L’élève avocat de Me Braun plaide : « Ce n’était pas une ballade, pas une manifestation pacifique mais une expulsion quasi manu militari de personnes qui vivaient là depuis plusieurs mois. » Quant à la destruction des cabanons, ordonnée par le maire au conducteur d’engin, il réfute l’argument de la « sécurité ». « Ça fait 6 mois que les personnes vivaient dedans. Cet argument de la sécurisation urgente imminente n’est pas justifié. »
L’avocat du Collectif national des droits de l’Homme Romeurope et de la Fondation pour le logement des défavorisés (ex-fondation Abbé Pierre) insiste sur la responsabilité du maire, et ses écrits dans le journal municipal. « Ces propos sont choquants quand on les dit sur des réseaux sociaux mais quand c’est un maire qui les profère, ils sont incendiaires. Ça a un effet d’autorisation sur une population déjà énervée. »
« Qu’est-ce qu’une personne ordinaire ? »
Me Braun complète : « On nous dit que si ça avait été des personnes ordinaires ça aurait été pareil, mais qu’est-ce qu’une personne ordinaire ? Une personne qui n’est pas Rom. C’est là que se trouve le racisme. » Après l’installation du campement en septembre 2022, une procédure d’expulsion avait été entreprise par la commune.
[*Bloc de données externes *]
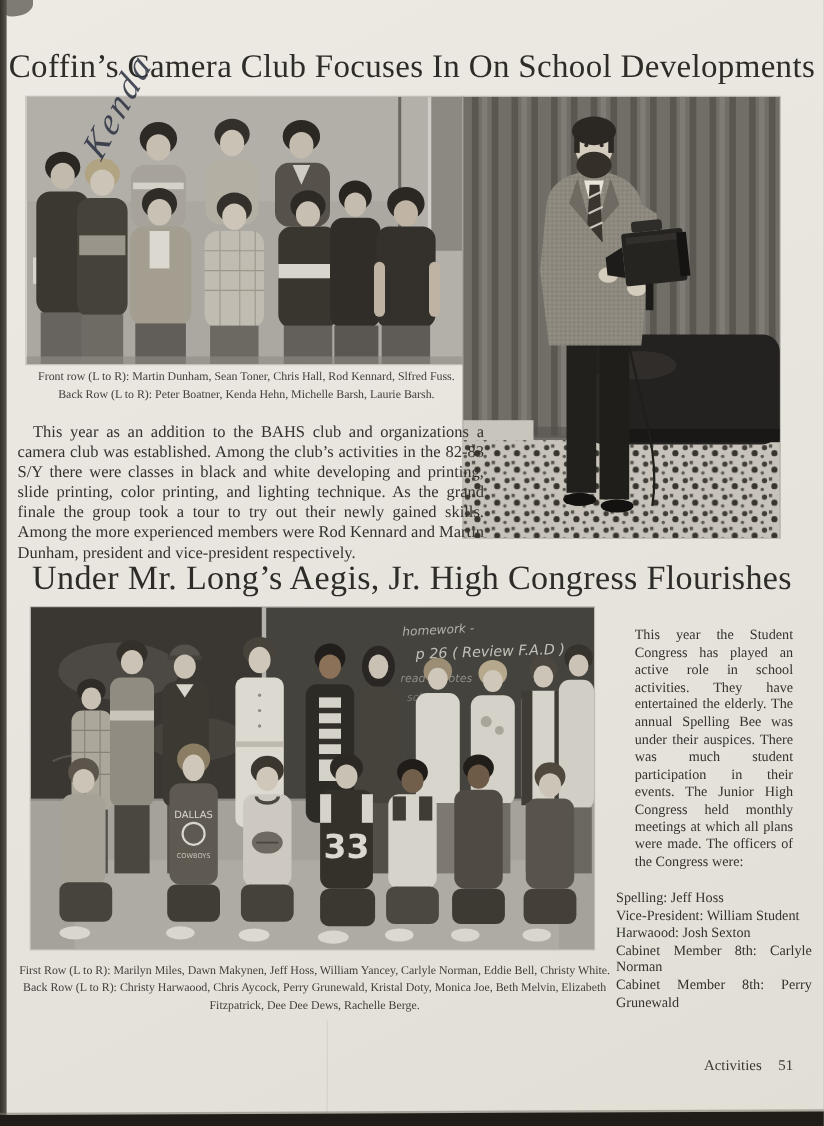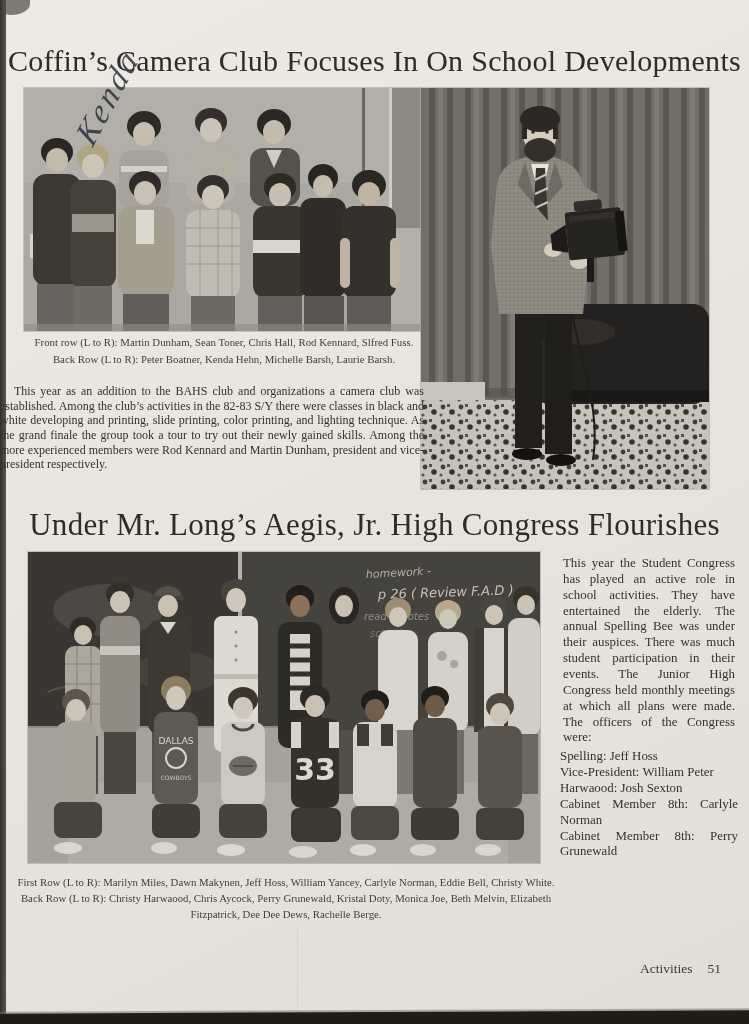--- a/index.html
+++ b/index.html
@@ -33,8 +33,8 @@
   .caption1{left:28px;top:334px;width:392px;font-size:10.8px;line-height:1.55;}
   .caption2{left:16px;top:874px;width:540px;font-size:10.8px;line-height:1.5;}
 
-  .body-text{position:absolute;left:0;top:384px;width:424px;margin:0;
-        font-size:12px;line-height:1.22;text-align:justify;text-indent:14px;color:#34322e;}
+  .body-text{position:absolute;left:16px;top:384px;width:424px;margin:0;
+        font-size:15px;line-height:1.22;text-align:justify;text-indent:14px;color:#34322e;}
 
   .column{position:absolute;left:560px;top:553px;width:178px;color:#34322e;
         font-size:12.9px;line-height:1.23;}

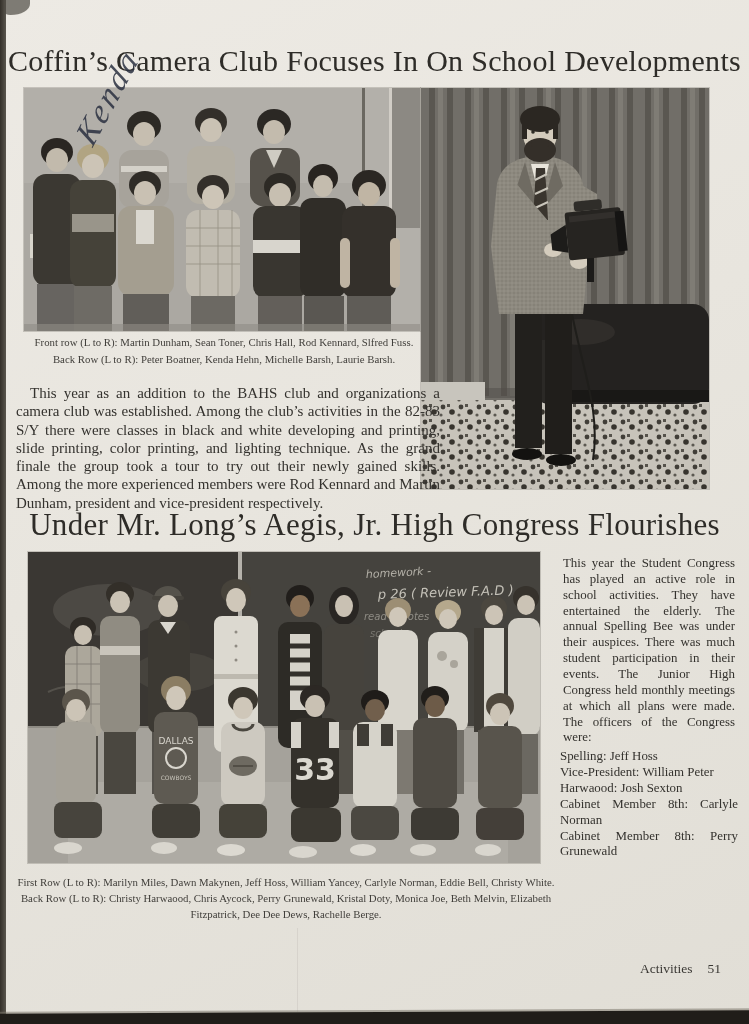--- a/index.html
+++ b/index.html
@@ -38,7 +38,7 @@
 
   .column{position:absolute;left:560px;top:553px;width:178px;color:#34322e;
         font-size:12.9px;line-height:1.23;}
-  .column p{margin:3px;text-align:justify;}
+  .column p{margin:17px;text-align:justify;}
   .column .officer{text-align:justify;}
 
   .footer{position:absolute;right:28px;top:961px;font-size:13.5px;color:#3a3834;}

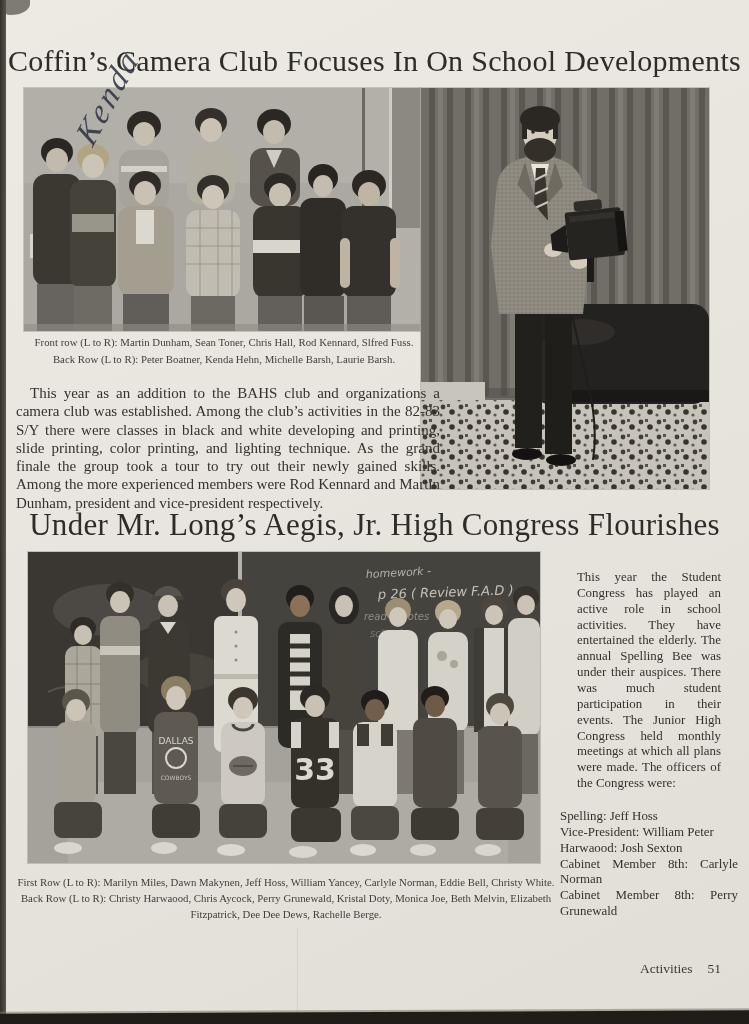--- a/index.html
+++ b/index.html
@@ -390,7 +390,7 @@
   <div class="column">
     <p>This year the Student Congress has played an active role in school activities. They have entertained the elderly. The annual Spelling Bee was under their auspices. There was much student participation in their events. The Junior High Congress held monthly meetings at which all plans were made. The officers of the Congress were:</p>
     <div class="officer">Spelling: Jeff Hoss</div>
-    <div class="officer">Vice-President: William Peter</div>
+    <div class="officer">Vice-President: William Student</div>
     <div class="officer">Harwaood: Josh Sexton</div>
     <div class="officer">Cabinet Member 8th: Carlyle Norman</div>
     <div class="officer">Cabinet Member 8th: Perry Grunewald</div>

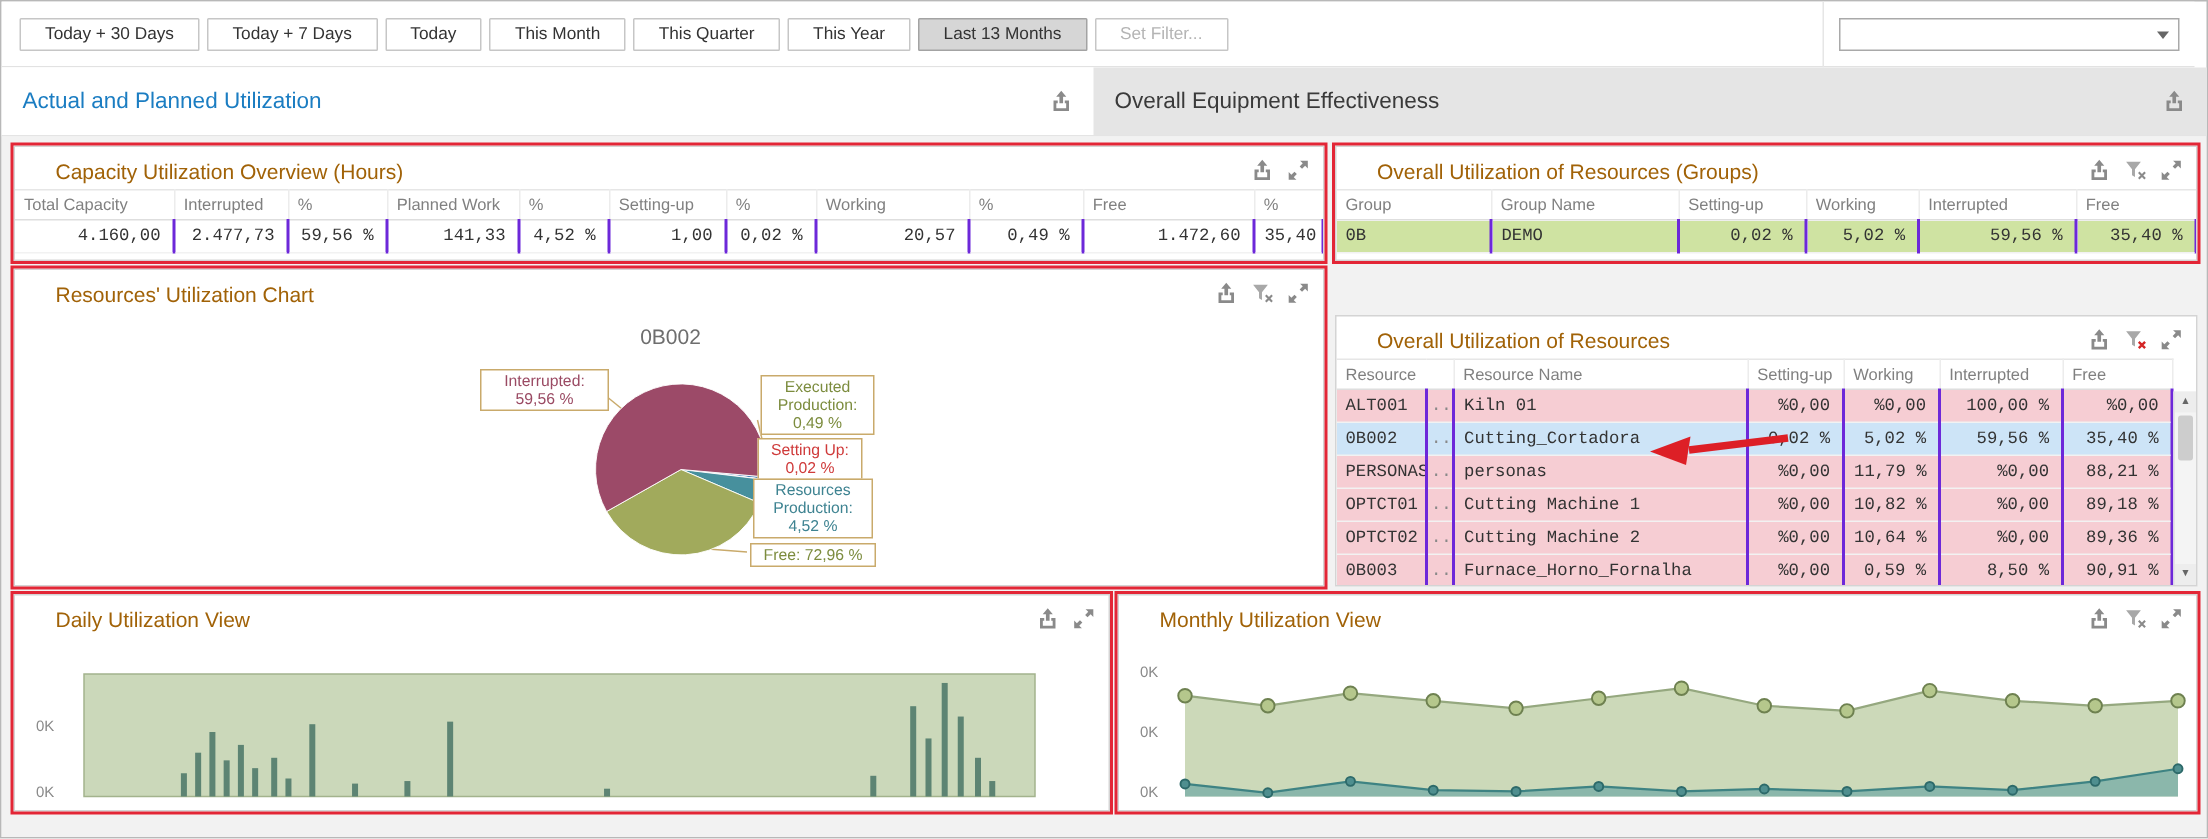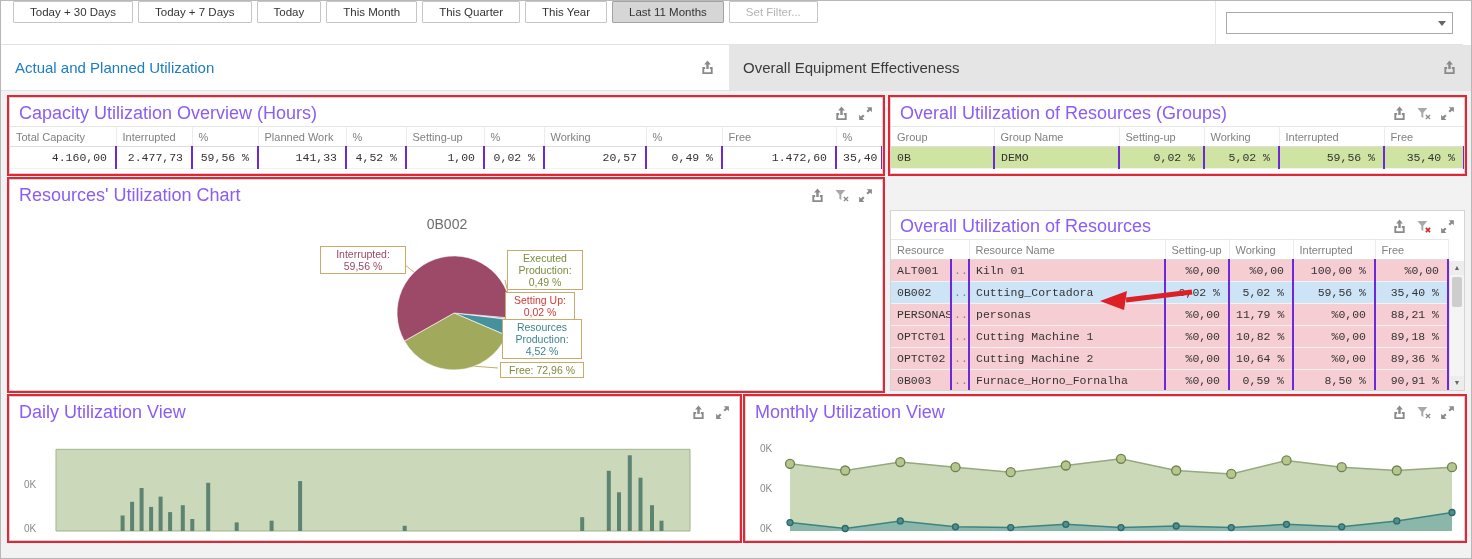--- a/index.html
+++ b/index.html
@@ -6,7 +6,7 @@
   body{font-family:"Liberation Sans",sans-serif;background:#e9e9e9;}
   .screen{position:relative;width:1472px;height:559px;background:#fff;border:1px solid #b8b8b8;overflow:hidden;font-family:"Liberation Sans",sans-serif;}
   
-  .toolbar{position:absolute;top:0;left:0;right:8px;height:44px;background:#fff;border-bottom:1px solid #e2e2e2;display:flex;padding-left:12px;}
+  .toolbar{position:absolute;top:0;left:0;right:8px;height:44px;background:#fff;border-bottom:1px solid #e2e2e2;display:flex;align-items:center;padding-left:12px;}
   .tb-btn{height:22px;padding:0 16px;margin-right:5px;background:#fff;border:1px solid #c6c6c6;font-family:"Liberation Sans",sans-serif;font-size:11.5px;color:#333;border-radius:1px;cursor:pointer;white-space:nowrap;}
   .tb-btn.selected{background:#d6d6d6;border-color:#a3a3a3;}
   .tb-btn.disabled{color:#b4b4b4;}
Comparant Villeron au « Far West », l’avocat poursuit en soulignant l’intitulé de la demande de manifestation déposée en préfecture : « Rassemblement pour la dissolution du camp de Roms dans le bois de Villeron ». « Dissoudre, c’est renvoyer au néant, que toutes les particules s’évaporent. Le vocabulaire est violent. »
Durant leurs plaidoiries, les avocats de la défense invoquent le caractère « idéologique » du procès, qualifié « d’audience de la démesure ». « La véritable violence de ce dossier, c’est l’instrumentalisation de cette procédure ! » estime l’avocate de Dominique Kudla, « un élu en colère, désabusé, fatigué par cette procédure ». Pour elle « la sauvagerie et la violence n’existent que dans l’imagination de ceux qui n’étaient pas là ». Condamner reviendrait à remettre en cause « le droit de manifester qui est une liberté fondamentale ».
Sur le côté purement juridique, les avocats des prévenus questionnent les éléments constitutifs des infractions, tant matériels que moraux, contestant le fait que leurs clients aient commis des violences, contraint les Roms à partir ou détruit leurs biens, dont ils contestent la qualification. Par ailleurs, ils estiment que rien ne prouve que les gens qui ont porté plainte occupaient le camp. Sur leurs bancs, les avocats des prévenus ont l’air blasé.
Vous encouragez ce maire !
« Les éléments constitutifs d’une infraction ne sont pas constitués », a jugé la présidente du tribunal après avoir délibéré avec les deux autres magistrates présentes.Personne ne s’attendait à un verdict dans la soirée. « Relaxe pour tout le monde. » Les prévenus se sont levés, émus. Dans la salle, quelqu’un s’est levé et s’est exclamé, en colère : « Vous encouragez ce maire ! » La magistrate a menacé de poursuivre pour « outrage à magistrat ». La voix des Rroms a prévu de faire appel.